The production of biofuels and co-products from microalgae is a multi-step process, where the steps depend on the desired co-products. There could be multiple ways to produce a specific combination of products and the equipment needed could be different. The design decisions at each stage could significantly impact the production expenditure and hence the profit. A mathematical model that can simulate and optimize the process, and calculate the cost, production volume and profits, can help one choose the right production steps.

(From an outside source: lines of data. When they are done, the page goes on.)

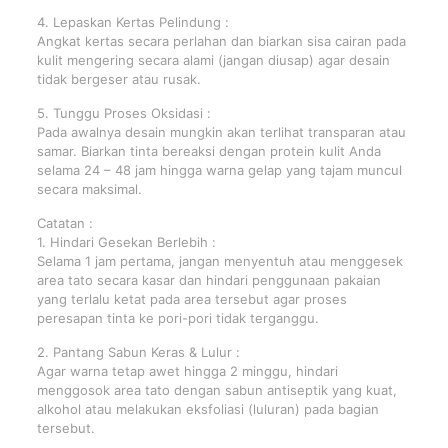
4. Lepaskan Kertas Pelindung :
Angkat kertas secara perlahan dan biarkan sisa cairan pada
kulit mengering secara alami (jangan diusap) agar desain
tidak bergeser atau rusak.
5. Tunggu Proses Oksidasi :
Pada awalnya desain mungkin akan terlihat transparan atau
samar. Biarkan tinta bereaksi dengan protein kulit Anda
selama 24 – 48 jam hingga warna gelap yang tajam muncul
secara maksimal.
Catatan :
1. Hindari Gesekan Berlebih :
Selama 1 jam pertama, jangan menyentuh atau menggesek
area tato secara kasar dan hindari penggunaan pakaian
yang terlalu ketat pada area tersebut agar proses
peresapan tinta ke pori-pori tidak terganggu.
2. Pantang Sabun Keras & Lulur :
Agar warna tetap awet hingga 2 minggu, hindari
menggosok area tato dengan sabun antiseptik yang kuat,
alkohol atau melakukan eksfoliasi (luluran) pada bagian
tersebut.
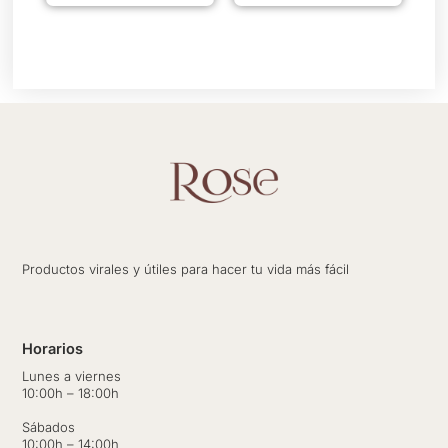
Productos virales y útiles para hacer tu vida más fácil
Horarios
Lunes a viernes
10:00h – 18:00h
Sábados
10:00h – 14:00h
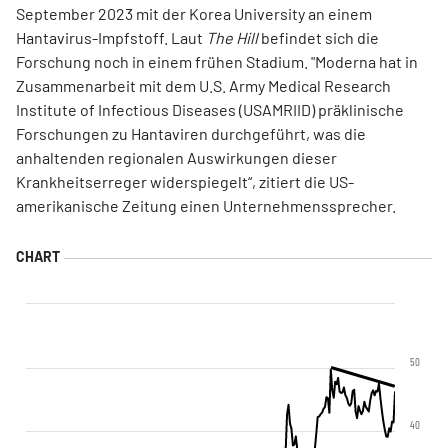
September 2023 mit der Korea University an einem
Hantavirus-Impfstoff. Laut
The Hill
befindet sich die
Forschung noch in einem frühen Stadium. "Moderna hat in
Zusammenarbeit mit dem U.S. Army Medical Research
Institute of Infectious Diseases (USAMRIID) präklinische
Forschungen zu Hantaviren durchgeführt, was die
anhaltenden regionalen Auswirkungen dieser
Krankheitserreger widerspiegelt“, zitiert die US-
amerikanische Zeitung einen Unternehmenssprecher.
50
40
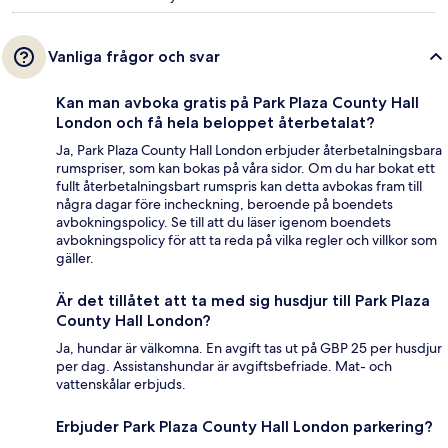
Vanliga frågor och svar
Kan man avboka gratis på Park Plaza County Hall
London och få hela beloppet återbetalat?
Ja, Park Plaza County Hall London erbjuder återbetalningsbara
rumspriser, som kan bokas på våra sidor. Om du har bokat ett
fullt återbetalningsbart rumspris kan detta avbokas fram till
några dagar före incheckning, beroende på boendets
avbokningspolicy. Se till att du läser igenom boendets
avbokningspolicy för att ta reda på vilka regler och villkor som
gäller.
Är det tillåtet att ta med sig husdjur till Park Plaza
County Hall London?
Ja, hundar är välkomna. En avgift tas ut på GBP 25 per husdjur
per dag. Assistanshundar är avgiftsbefriade. Mat- och
vattenskålar erbjuds.
Erbjuder Park Plaza County Hall London parkering?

In a previous, related study, the researchers have proposed a base model that incorporates the various steps like growing the microalgae, harvesting them, extracting lipids and then the fuel. The model allows the selection of process parameters at each stage. For example, during the growth stage, one could select the number of days to grow the algae, the pond size and the medium used. The choices available at the harvesting and extraction stages include the technique used, the size of the processing container, the sequence of operations and the various chemicals used. The model calculates the annualised life-cycle cost, which is the cost incurred for acquiring raw materials and production of biodiesel per year, over the lifespan of the refinery. It also considered the refinery’s fixed and operating costs.
In the current study, the researchers have revised the model to consider the possibility that microalgae could primarily be grown to capture carbon-dioxide. This fact also makes specific process choices, in producing biofuels, mandatory. The emission of carbon dioxide into the atmosphere could attract a penalty and hence, is an expenditure. If the biorefinery can use up the carbon dioxide emitted by an attached industry, it could turn into a monetary gain. The cost of infrastructure adds to expenses, but the model helps to find a scheme that can balance these two conflicting requirements.
“The revised model differs from the base model regarding the designated purpose of the biorefinery. The revised model is to model carbon sequestration at the upstream, whereas the base model focuses on the cost minimization of only biodiesel production”, commented the authors. The revised model also takes into consideration the market demand and selling price for biodiesel and other value added products.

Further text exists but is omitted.